┌─ DATA FOR THE TASK

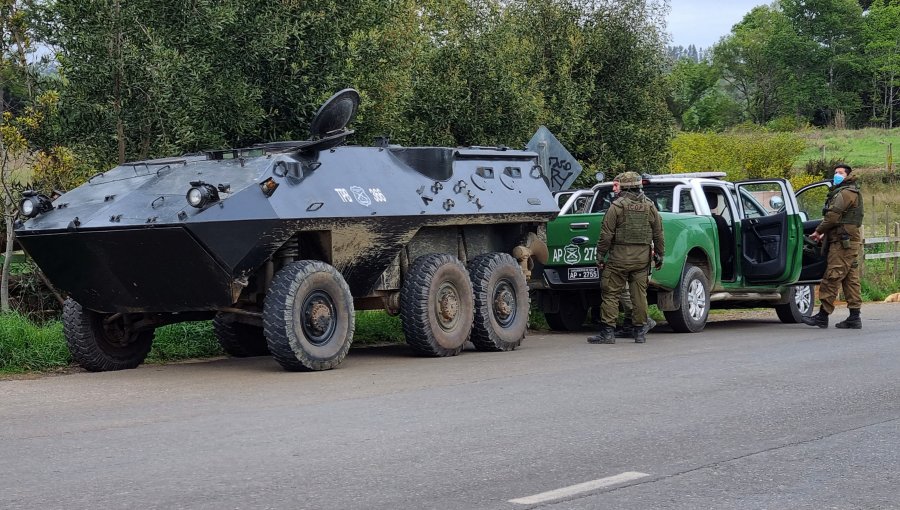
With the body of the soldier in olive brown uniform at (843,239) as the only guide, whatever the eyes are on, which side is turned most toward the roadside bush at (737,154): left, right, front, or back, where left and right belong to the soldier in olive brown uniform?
right

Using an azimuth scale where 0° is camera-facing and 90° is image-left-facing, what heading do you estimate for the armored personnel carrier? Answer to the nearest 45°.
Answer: approximately 45°

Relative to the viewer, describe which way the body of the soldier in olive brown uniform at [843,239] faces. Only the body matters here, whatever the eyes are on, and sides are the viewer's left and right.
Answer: facing to the left of the viewer

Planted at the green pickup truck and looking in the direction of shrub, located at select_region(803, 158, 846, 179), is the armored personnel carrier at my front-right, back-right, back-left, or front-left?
back-left

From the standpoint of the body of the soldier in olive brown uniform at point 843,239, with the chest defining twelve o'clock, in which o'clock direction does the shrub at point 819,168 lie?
The shrub is roughly at 3 o'clock from the soldier in olive brown uniform.

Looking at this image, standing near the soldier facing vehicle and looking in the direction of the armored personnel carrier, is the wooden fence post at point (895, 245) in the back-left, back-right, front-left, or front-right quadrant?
back-right
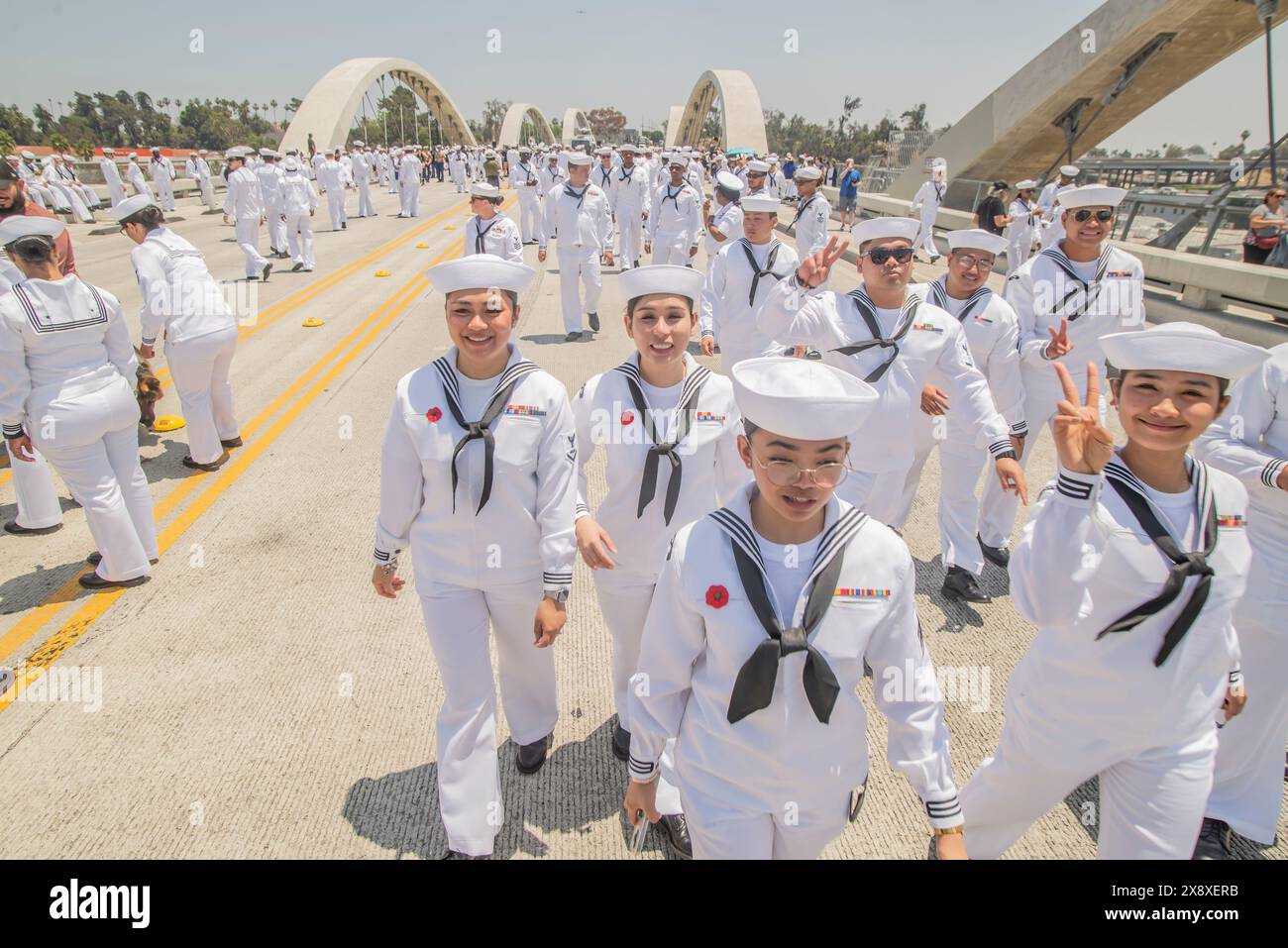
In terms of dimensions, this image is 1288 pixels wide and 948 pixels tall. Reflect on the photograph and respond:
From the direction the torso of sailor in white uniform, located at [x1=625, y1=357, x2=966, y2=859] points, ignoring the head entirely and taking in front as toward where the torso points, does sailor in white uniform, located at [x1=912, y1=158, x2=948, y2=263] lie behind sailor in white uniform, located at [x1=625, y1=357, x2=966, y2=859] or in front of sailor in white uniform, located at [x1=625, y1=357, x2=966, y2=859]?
behind

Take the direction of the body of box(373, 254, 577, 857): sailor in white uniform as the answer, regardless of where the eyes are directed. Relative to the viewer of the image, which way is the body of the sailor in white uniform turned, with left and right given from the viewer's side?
facing the viewer

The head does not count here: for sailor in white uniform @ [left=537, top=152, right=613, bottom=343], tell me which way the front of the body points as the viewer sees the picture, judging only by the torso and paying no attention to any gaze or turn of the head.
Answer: toward the camera

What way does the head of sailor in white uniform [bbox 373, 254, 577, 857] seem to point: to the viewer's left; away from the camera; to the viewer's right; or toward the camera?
toward the camera

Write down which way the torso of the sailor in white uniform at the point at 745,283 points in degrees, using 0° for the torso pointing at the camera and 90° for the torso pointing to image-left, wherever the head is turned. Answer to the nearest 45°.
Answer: approximately 0°

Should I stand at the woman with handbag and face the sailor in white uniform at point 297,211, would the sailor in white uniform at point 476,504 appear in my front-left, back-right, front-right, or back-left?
front-left

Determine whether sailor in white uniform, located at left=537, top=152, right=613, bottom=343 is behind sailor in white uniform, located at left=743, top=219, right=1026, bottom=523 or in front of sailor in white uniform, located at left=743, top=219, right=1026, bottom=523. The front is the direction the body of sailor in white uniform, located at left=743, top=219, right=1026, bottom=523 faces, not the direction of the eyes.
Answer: behind

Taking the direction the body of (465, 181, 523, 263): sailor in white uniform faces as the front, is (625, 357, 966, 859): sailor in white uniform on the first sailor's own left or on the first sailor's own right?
on the first sailor's own left

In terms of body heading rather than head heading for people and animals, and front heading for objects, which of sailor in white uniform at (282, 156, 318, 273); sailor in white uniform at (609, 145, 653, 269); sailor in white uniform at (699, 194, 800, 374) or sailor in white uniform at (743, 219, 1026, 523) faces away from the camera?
sailor in white uniform at (282, 156, 318, 273)

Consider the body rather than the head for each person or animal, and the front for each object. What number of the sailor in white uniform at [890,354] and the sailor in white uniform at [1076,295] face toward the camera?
2

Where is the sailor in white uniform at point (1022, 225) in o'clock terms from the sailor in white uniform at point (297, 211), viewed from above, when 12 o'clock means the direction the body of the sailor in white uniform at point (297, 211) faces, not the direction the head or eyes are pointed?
the sailor in white uniform at point (1022, 225) is roughly at 4 o'clock from the sailor in white uniform at point (297, 211).

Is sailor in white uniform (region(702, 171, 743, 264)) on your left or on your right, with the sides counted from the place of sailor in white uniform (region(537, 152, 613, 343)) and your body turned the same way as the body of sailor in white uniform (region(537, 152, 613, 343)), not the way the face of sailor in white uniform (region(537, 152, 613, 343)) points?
on your left

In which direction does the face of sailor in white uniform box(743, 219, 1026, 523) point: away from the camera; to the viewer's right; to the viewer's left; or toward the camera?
toward the camera
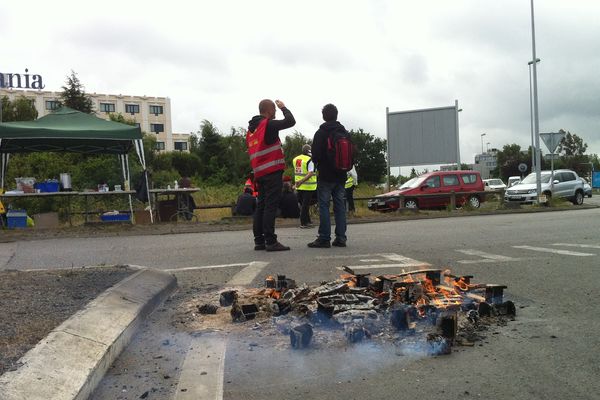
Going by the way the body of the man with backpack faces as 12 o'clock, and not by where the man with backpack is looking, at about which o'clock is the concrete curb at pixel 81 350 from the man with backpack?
The concrete curb is roughly at 8 o'clock from the man with backpack.

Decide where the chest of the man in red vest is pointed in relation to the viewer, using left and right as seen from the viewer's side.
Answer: facing away from the viewer and to the right of the viewer

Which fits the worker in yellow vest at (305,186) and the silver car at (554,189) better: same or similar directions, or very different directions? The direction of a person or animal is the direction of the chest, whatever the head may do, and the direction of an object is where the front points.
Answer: very different directions

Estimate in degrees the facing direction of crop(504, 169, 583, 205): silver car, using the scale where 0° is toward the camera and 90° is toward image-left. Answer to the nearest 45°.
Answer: approximately 45°

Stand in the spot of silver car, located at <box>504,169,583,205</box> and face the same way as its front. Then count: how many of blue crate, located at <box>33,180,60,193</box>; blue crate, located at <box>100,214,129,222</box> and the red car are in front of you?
3

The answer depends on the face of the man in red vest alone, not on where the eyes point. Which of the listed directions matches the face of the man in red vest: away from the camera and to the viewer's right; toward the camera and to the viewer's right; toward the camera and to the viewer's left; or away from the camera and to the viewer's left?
away from the camera and to the viewer's right

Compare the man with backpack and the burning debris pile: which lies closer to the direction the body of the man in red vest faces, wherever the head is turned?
the man with backpack

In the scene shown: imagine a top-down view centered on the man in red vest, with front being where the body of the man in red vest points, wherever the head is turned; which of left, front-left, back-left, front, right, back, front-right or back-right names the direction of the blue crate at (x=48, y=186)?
left

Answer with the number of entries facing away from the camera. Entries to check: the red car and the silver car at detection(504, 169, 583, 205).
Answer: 0

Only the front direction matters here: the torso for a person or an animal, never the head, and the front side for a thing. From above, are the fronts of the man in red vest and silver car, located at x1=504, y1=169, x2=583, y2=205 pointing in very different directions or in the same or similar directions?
very different directions

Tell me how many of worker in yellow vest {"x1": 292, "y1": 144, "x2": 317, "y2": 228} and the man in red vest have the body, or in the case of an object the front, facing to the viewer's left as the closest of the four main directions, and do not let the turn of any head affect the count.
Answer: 0

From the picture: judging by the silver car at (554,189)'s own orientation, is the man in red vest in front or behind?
in front

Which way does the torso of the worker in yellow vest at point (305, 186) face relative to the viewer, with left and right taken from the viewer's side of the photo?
facing away from the viewer and to the right of the viewer

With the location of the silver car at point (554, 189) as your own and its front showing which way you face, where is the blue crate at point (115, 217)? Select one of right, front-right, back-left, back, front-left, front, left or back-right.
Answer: front

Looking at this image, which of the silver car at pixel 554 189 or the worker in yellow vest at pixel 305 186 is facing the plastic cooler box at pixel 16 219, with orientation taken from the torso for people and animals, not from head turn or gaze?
the silver car

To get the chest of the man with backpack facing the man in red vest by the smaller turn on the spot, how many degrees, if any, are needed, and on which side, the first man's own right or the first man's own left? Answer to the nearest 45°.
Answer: approximately 90° to the first man's own left

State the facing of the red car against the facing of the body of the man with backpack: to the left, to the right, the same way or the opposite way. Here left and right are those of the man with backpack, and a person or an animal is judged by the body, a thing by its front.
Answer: to the left

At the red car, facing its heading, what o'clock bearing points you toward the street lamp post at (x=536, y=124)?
The street lamp post is roughly at 6 o'clock from the red car.

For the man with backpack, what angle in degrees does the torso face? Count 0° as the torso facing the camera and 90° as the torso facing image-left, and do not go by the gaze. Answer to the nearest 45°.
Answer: approximately 135°
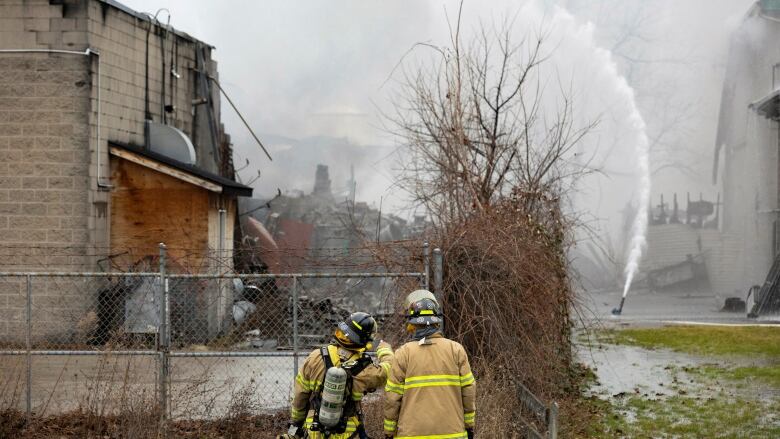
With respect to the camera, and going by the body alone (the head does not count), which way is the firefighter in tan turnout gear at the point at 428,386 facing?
away from the camera

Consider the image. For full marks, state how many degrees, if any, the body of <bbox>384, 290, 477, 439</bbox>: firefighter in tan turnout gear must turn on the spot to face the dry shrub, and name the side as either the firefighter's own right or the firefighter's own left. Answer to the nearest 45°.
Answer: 0° — they already face it

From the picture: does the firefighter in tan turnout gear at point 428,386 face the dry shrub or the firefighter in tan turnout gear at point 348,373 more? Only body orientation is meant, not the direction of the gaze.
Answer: the dry shrub

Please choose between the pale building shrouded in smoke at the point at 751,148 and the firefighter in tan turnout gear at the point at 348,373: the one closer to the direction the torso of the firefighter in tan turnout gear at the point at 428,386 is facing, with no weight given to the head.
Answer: the pale building shrouded in smoke

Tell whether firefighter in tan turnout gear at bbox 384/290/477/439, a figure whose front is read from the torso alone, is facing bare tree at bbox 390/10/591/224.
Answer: yes

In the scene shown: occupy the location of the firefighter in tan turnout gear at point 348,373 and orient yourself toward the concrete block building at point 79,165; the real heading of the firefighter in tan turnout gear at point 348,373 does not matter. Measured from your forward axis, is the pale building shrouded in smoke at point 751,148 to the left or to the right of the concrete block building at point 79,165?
right

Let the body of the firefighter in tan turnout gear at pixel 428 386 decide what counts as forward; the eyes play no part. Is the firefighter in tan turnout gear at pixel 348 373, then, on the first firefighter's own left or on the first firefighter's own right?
on the first firefighter's own left

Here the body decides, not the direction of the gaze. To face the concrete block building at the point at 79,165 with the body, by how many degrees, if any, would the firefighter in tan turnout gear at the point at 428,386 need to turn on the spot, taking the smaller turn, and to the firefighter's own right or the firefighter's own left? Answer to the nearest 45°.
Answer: approximately 45° to the firefighter's own left

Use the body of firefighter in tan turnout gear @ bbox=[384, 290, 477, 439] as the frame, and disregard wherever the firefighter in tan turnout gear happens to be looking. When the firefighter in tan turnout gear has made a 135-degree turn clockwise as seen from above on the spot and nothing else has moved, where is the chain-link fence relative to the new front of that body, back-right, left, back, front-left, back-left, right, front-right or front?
back

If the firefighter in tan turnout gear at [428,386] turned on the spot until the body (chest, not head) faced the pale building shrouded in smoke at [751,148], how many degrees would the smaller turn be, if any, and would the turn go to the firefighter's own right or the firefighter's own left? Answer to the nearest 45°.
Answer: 0° — they already face it
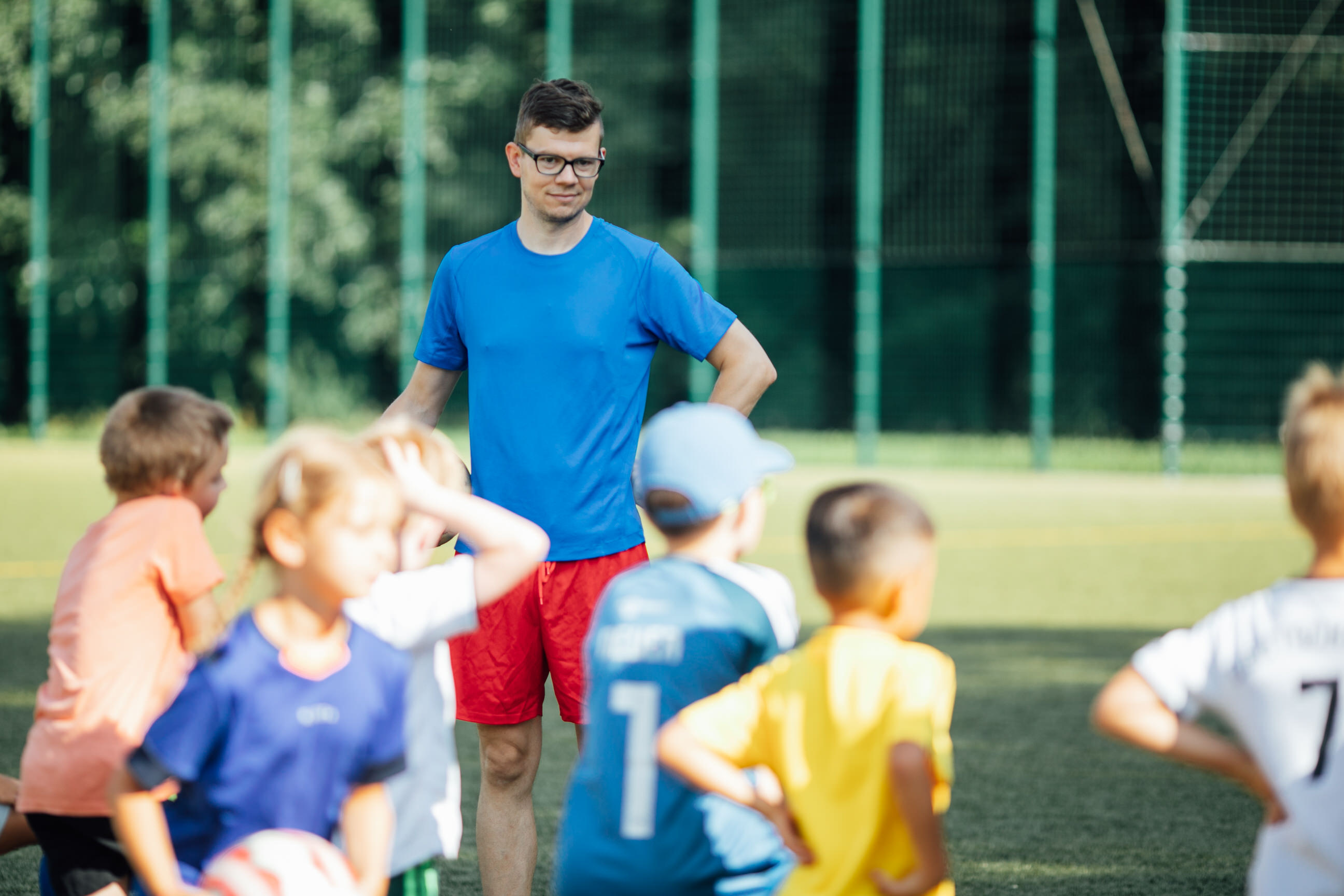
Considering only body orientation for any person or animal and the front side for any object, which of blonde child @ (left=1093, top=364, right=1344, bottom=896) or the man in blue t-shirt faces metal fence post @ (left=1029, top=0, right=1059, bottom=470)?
the blonde child

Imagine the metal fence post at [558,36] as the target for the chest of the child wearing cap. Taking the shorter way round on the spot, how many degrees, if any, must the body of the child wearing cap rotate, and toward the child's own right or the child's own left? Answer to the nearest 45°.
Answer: approximately 45° to the child's own left

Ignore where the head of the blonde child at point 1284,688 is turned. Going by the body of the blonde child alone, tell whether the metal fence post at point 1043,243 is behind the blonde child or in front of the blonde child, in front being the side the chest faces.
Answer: in front

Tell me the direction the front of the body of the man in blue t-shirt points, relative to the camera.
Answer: toward the camera

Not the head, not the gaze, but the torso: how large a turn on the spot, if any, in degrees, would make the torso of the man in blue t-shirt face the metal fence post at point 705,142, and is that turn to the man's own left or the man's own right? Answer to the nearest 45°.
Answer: approximately 180°

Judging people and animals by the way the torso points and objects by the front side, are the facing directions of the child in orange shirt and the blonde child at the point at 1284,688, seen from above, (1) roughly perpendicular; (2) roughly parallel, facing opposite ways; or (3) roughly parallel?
roughly parallel

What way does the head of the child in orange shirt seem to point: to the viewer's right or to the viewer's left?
to the viewer's right

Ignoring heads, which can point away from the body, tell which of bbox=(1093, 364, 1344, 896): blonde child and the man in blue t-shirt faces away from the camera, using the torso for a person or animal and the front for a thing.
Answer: the blonde child

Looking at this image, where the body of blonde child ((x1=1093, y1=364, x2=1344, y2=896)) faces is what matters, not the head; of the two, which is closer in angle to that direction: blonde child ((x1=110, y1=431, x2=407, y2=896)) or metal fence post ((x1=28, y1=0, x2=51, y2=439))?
the metal fence post

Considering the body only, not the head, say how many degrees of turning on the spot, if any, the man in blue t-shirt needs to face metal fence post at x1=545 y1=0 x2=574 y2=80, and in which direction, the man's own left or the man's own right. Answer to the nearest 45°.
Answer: approximately 180°

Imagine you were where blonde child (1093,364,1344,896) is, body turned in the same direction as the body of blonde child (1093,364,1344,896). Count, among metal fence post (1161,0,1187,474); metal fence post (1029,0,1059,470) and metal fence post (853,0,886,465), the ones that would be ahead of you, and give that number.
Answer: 3

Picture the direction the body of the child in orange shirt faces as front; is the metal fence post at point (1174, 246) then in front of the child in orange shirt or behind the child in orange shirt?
in front

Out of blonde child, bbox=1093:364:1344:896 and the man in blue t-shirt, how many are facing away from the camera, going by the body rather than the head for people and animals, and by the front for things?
1

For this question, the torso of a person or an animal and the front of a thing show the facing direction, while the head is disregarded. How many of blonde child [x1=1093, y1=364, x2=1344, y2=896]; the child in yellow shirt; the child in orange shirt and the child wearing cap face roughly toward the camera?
0

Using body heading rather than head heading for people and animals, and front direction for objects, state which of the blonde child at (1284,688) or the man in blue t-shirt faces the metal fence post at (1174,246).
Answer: the blonde child

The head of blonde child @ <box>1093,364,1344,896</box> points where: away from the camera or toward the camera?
away from the camera

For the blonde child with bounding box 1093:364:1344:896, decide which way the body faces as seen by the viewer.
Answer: away from the camera

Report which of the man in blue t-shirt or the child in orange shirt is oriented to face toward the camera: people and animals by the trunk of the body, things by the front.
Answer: the man in blue t-shirt
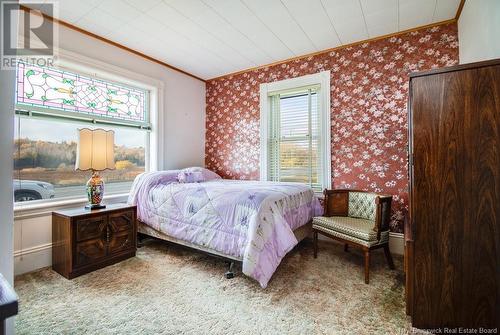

└─

WORK TO BE COMPLETED → Reproduce the stretch of the data from the line containing "For the man" through the line containing "Answer: approximately 135°", substituting "upper body" for each occurrence of "torso" and leaving all other text unaltered.

RESPONSE AREA →
For the man with backpack, what angle in degrees does the upper body face? Count 0° as the upper body facing the camera and 90° as the upper body facing image-left, and do not go by the gaze. Answer to the nearest 45°.
Answer: approximately 135°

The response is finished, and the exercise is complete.